> [What is needed] Only the line with "right hip: (796, 536)" and the lines after it, to the end of the data, should appear in the answer, each reproduced exactly.

Source data below:

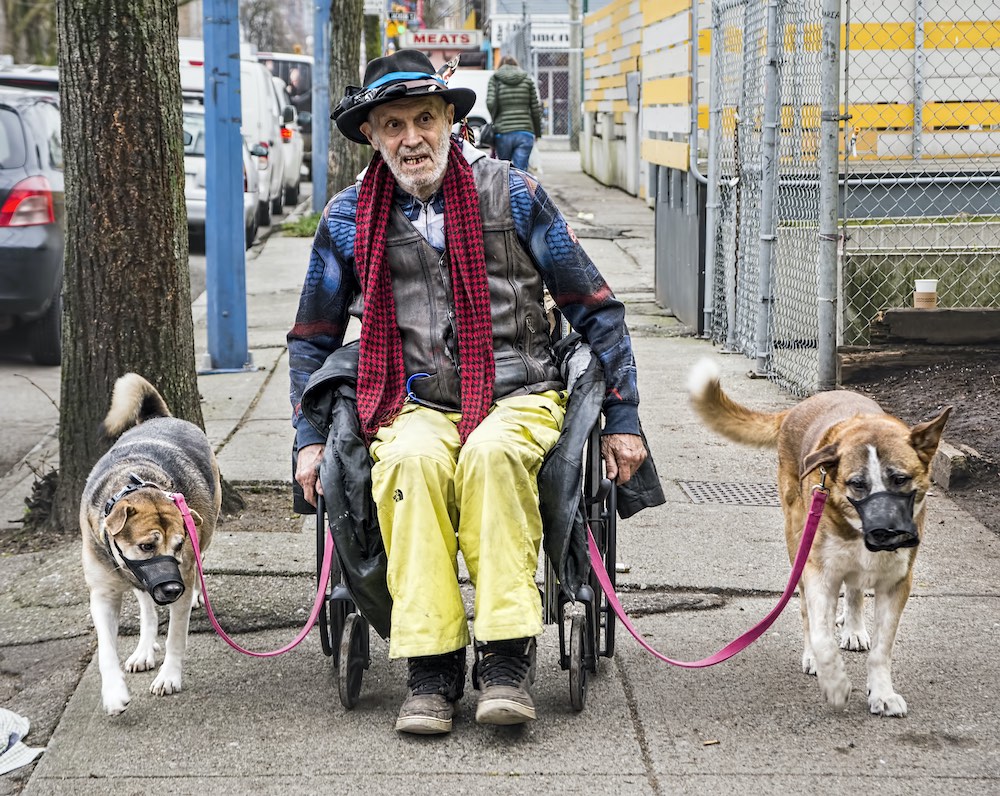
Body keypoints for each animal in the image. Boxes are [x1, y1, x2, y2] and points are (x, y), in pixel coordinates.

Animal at [80, 374, 221, 716]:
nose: (171, 589)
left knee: (197, 567)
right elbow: (106, 649)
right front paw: (113, 692)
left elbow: (175, 638)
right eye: (146, 546)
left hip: (206, 529)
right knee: (146, 607)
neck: (132, 485)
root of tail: (159, 418)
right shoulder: (103, 594)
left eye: (179, 546)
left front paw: (169, 677)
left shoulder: (183, 565)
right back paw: (144, 647)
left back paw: (194, 594)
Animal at [688, 358, 952, 720]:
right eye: (857, 484)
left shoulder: (897, 581)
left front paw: (882, 693)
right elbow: (820, 632)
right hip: (796, 536)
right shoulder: (818, 572)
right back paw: (815, 653)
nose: (886, 533)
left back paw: (853, 628)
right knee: (808, 610)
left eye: (900, 479)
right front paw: (835, 683)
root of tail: (798, 407)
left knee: (854, 592)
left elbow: (882, 647)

End of Source data.

> [Written answer]
right hip: (796, 536)
right shoulder: (818, 572)
right back paw: (815, 653)
nose: (886, 533)
left back paw: (853, 628)
right knee: (808, 610)
left eye: (900, 479)
right front paw: (835, 683)
root of tail: (798, 407)
left knee: (854, 592)
left elbow: (882, 647)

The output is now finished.